Organisationsformen?

-Wie wirkt sich die Einrichtung einer Schnellzone zur Ausgabe von Kontoauszügen etc. bei Online-Verarbeitung auf die Verweilzeiten aus?

Die Abbildungen 3a bis 3d zeigen für die Filiale mit zwei Schaltern und einer Kasse bei gegenwärtiger Organisationsform die Verteilungen der Geschäftsstunden, in denen jeweils bestimmte durchschnittliche Verweilzeiten (Angabe in Minuten) pro Kunde auftreten. Zusätzlich sind die durchschnittlichen Bearbeitungszeiten eingetragen, so daß die Wartezeiten deutlich werden.

Abbildung 3a und 3b beziehen sich auf die gegenwärtige Organisation, wobei in Abbildung 3a die Kundenankunftsverteilung des Jahres 1976/77 und in 3b ein 35prozentiges Wachstum angesetzt ist. In Abbildung 3c und 3d sind für die gleichen Kundenankünfte die Organisation einer Online-Verarbeitung mit zwei Universalkassen angesetzt. Bei der gegenwärtigen Organisationsform wird bei einem angenommenen 35prozentigen Wachstum der Geschäftsvorfälle die durchschnittliche Verweilzeit erheblich erhöht, während dies bei einer Online-Verarbeitung kaum merkbar wird. Durch Sensitivitätsanalysen kann somit bereits vorzeitig erfaßt werden, wie die künftige Ausgestaltung der Filialen sich entwickeln wird.

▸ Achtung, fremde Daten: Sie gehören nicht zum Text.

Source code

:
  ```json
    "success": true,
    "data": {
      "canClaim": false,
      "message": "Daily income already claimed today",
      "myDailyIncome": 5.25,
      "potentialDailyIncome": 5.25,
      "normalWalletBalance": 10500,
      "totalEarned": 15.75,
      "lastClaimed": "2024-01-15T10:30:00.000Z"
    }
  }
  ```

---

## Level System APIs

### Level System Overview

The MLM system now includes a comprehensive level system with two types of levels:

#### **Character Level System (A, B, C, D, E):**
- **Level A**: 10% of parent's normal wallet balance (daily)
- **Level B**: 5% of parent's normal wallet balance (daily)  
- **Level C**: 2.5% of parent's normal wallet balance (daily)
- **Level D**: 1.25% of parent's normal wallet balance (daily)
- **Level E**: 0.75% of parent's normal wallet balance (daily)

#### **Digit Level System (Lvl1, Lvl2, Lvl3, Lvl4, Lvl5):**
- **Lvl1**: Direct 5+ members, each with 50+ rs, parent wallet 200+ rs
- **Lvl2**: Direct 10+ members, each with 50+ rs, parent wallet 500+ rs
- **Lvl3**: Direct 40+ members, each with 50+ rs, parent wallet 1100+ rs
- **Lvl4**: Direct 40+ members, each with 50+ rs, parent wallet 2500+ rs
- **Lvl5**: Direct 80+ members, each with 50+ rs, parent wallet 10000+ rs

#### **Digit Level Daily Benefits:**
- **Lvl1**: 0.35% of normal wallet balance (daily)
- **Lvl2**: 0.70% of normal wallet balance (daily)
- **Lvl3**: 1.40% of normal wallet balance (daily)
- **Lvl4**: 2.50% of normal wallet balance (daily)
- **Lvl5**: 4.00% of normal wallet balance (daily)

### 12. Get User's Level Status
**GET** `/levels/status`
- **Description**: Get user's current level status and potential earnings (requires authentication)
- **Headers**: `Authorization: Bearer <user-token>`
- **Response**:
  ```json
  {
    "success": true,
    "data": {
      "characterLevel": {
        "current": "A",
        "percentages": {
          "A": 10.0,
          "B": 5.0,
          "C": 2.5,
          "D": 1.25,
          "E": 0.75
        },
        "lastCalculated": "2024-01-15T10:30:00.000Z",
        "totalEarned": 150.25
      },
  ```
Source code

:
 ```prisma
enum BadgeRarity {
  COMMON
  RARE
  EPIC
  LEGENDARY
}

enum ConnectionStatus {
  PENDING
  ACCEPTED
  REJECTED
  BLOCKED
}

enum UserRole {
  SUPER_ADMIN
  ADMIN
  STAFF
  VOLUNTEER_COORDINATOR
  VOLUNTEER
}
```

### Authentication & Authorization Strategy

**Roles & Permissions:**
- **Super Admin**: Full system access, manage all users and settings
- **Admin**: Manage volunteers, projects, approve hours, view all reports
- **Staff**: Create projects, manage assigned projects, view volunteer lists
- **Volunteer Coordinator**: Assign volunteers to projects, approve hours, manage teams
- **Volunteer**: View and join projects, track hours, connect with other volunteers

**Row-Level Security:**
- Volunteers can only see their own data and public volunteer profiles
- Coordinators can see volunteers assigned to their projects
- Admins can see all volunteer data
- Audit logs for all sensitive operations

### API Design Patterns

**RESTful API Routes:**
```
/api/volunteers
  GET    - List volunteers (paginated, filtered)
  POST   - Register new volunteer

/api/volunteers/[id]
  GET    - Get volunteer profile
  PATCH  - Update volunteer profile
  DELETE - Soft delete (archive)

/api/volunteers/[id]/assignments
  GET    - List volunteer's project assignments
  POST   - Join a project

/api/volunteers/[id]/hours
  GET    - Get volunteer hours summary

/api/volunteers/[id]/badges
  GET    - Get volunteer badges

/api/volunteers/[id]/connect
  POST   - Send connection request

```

Die bei diesen Standardausstattungen gegenüber den gegenwärtigen Mitarbeitern und für die Zukunft erwarteten Ausstattungen erzielbaren Personalkostenersparnisse bilden einen kritischen Wert für die in Kauf nehmbaren Sachkosten der EDV sowie des erforderlichen Schulungsaufwandes.

Gegenwärtig wird am Lehrstuhl für Wirtschaftsinformatik das System"Capsim" (Computer-am-Arbeitsplatz-Simulation) entwickelt, das aus relativ einfachen Strukturvorgaben ein Simulationsmodell generiert, mit dessen Hilfe obige Aussagen erzielt werden können. Dieses Modell soll dicht nur für den Bankenbereich, sondern auch für andere CAP-Anwendungen praktisch eingesetzt werden.

*Prof Dr. August-Wilhelm Scheer ist Inhaber des Lehrstuhls für Wirtschaftsinformatik an der Universität des Saarlandes, Saarbrücken.